Иными словами, если говорить о бытии как о глаголе, о его фактичности, доисторичности, о том, что оно состоит из объектов как воплощенных форм, то бытие, следует согласиться и с Г. Харманом, и с Л. Брайантом, «целиком состоит из объектов, или первичных субстанций» (Брайант, 2019: 132). Проблемными оказываются только последующие выводы приверженцев объектно-ориентированной онтологии: адепты ООО призывают нас считать, что у человека нет привилегированного места, с чем крайне трудно согласиться. Бесспорно, что и зебры в саванне, и сама саванна, и пресловутое дерево Беркли могут прекрасно обходиться без человеческого взгляда, человеческий взгляд не необходим миру, и мир способен развиваться без человека. Человек в этой связи всего лишь объект среди других объектов. Тонкость заключается в том, что человек – сложный объект, что он находится с бытием в состоянии со-бытия или диалога. Человек как бы размыкает и смыкает объекты бытия, раскрывая их для него. «С присутствием как бытием-в-мире внутримирное сущее всегда уже разомкнуто» (Хайдеггер, 2015: 207).

Брайант пишет: «Если Жижек прав, то не было бы бытия помимо человеческого, поскольку язык – сколь бы чуждым и отчуждающим он ни был – существует только для людей и, возможно, для некоторых животных» (Брайант, 2019: 132). Непонятное утверждение: почему корреляционизм должен обязательно ограничивать право бытия быть вне человека? Бытие абсолютно возможно без человека (и таким оно было, таким оно, вероятно, будет), но оно абсолютно возможно и с человеком. Человек всего лишь объект, элемент бытия; результат его разворачивания, усложнения, его саморефлексии. Привилегированное положение человека в бытии объясняется сложностью его устройства, способностями его разума, его способностью создавать культуру и определенным образом интерпретировать бытие. «Бытие, называемое свободным, – это бытие, которое может реализовывать свои проекты», – писал Сартр (Сартр, 2000: 721). Мы можем говорить о том, что для бытия все объекты равноправны. Мы можем предполагать, что все объекты бытия, тем более живые объекты, дают бытию какую-то обратную связь и предоставляют информацию о самом себе. Но только человек дает бытию комплексное представление о самом себе. «Смысл мира приходит к нему через меня» (Сартр, 2000: 111). Только человек создает культуру. С этим связано привилегированное положение человека среди других объектов бытия. Он одновременно и объект взгляда, и субъект взгляда. Он смотрит, но и в него смотрят. От него ждут. Бытие как бы предъявляет себя человеку.

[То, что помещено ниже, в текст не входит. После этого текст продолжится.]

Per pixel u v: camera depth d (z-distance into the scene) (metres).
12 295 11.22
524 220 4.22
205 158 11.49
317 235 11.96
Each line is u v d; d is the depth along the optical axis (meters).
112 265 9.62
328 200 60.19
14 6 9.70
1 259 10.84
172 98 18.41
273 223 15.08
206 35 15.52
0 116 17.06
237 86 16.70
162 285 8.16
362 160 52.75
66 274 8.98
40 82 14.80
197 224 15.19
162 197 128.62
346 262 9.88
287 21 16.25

Щекочет (Жижек) его. Бытие говорит человеку: «Вот я. И что ты будешь с этим делать?» Вот саванна, вот зебры, вот дерево. Что ты будешь с этим делать?

Человек не может просто принимать бытие пассивно, как это делают, например, коты. Конечно, мы не знаем, как бытие воспринимают коты, но мы знаем, что человек обязательно создает сложный нарратив о том, что есть формы бытия вокруг него: что лес – это место, где есть грибы, волки, куда опасно ходить Красной Шапочке. И бытие предъявляет своим формам определенный запрос: это отношения между объектами бытия, каждый из которых по-своему пассивен, и между субъектами бытия, каждый из которых по-своему активен. Бытие говорит: «Есть такая-то форма, есть такая-то ситуация, что ты будешь с этим делать? Как ты будешь с этим быть?» Бытие задается вопросом: «Что есть Оно? Что есть Я?».

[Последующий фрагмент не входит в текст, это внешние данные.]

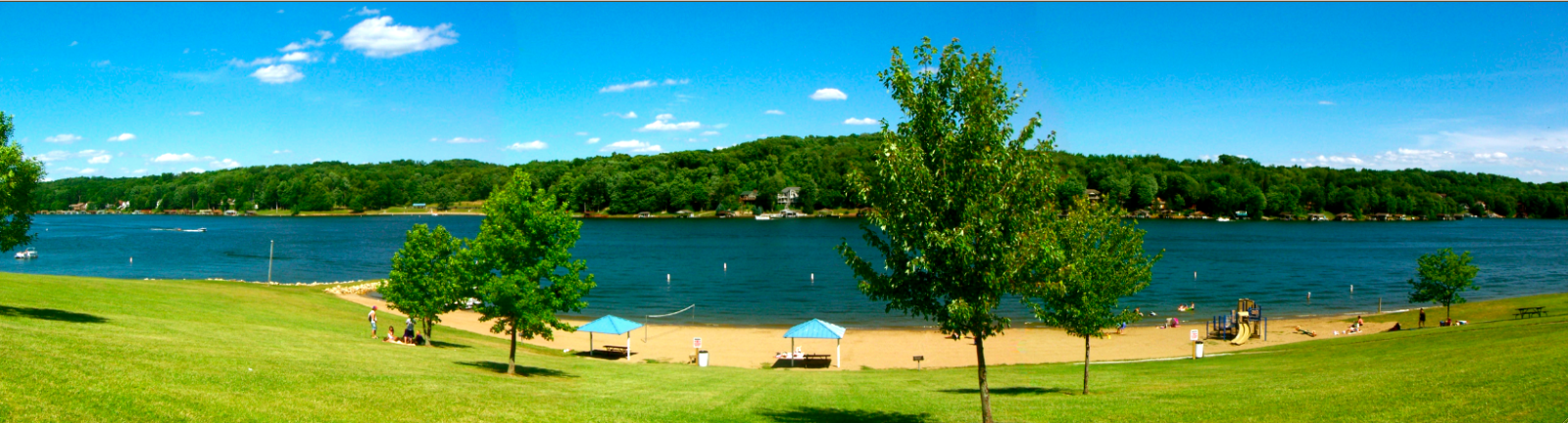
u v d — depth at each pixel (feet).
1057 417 59.93
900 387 87.61
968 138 43.73
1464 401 52.19
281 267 343.05
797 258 391.65
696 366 124.47
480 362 94.12
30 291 115.65
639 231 613.52
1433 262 175.11
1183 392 73.15
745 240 520.83
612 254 418.10
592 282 85.10
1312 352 113.80
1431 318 188.24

Собственно говоря, объекты существуют в бытии как таковые (первичные качества), но эта их изначальная таковость нема, она молчит. Гора, камень, гора как каменистый возвышенный участок рельефа выражают/озвучивают свою суть только через человека, благодаря направленности его сознания на эти объекты. Возможно, что само бытие через живое сознание определяет гору как гору. Summa summarum в среде объектов, только живое имеет возможность мыслить и таким образом вступать в отношение с вещами. «Коль скоро я мыслю, я необходимым образом отношусь к тому, о чем я мыслю», – писал Кьеркегор (Кьеркегор, 2011: 659). Для горы-объекта прочие объекты безразличны абсолютно; гора – непосредственная часть чистого бытия; горе вовсе безразлична и другая гора, и животное, и человек. Но для человека гора суть то, чему можно скомандовать перейти. Определенным образом подобное положение вещей затрагивает и вечную проблему добра и зла. В объектной онтологии не существует ни добра, ни зла. Этическая составляющая чистого бытия нейтральна. «Мир нейтрален», – отмечал А. Моруа. – «Он не дружественен и не враждебен человеку» (Моруа, 1983: 295-296). В безразличии одного объекта к другому объекту, в безразличии сборки чистого бытия не существует понятия морали, потому что существует только процесс разворачивания. Не существует зла, существуют только процессы и взаимодействия. Есть абсолютная нейтральность всего. В результате зла не существует вовсе. То, что люди называют злом, подразумевая некую не зависящую от них объективность, суть разворачивание бытия самого по себе. Разворачивание процесса, где человек лишь объект среди объектов. Но в мире, конструируемом человеком в качестве своего и в качестве некой защитной оболочки от чистого бытия, зло есть отсутствие добра (концепция privation boni Августина, опирающаяся на Первую Эннеаду Плотина). А вот добро суть деяние человека, оно аналогично злу не существует в чистом бытии, но существует как человеческий (животный) акт: «Добро есть, потому что я этого желаю, иначе его нет вовсе» (Кьеркегор, 2011: 659). Именно живое привносит в бытие элемент этики.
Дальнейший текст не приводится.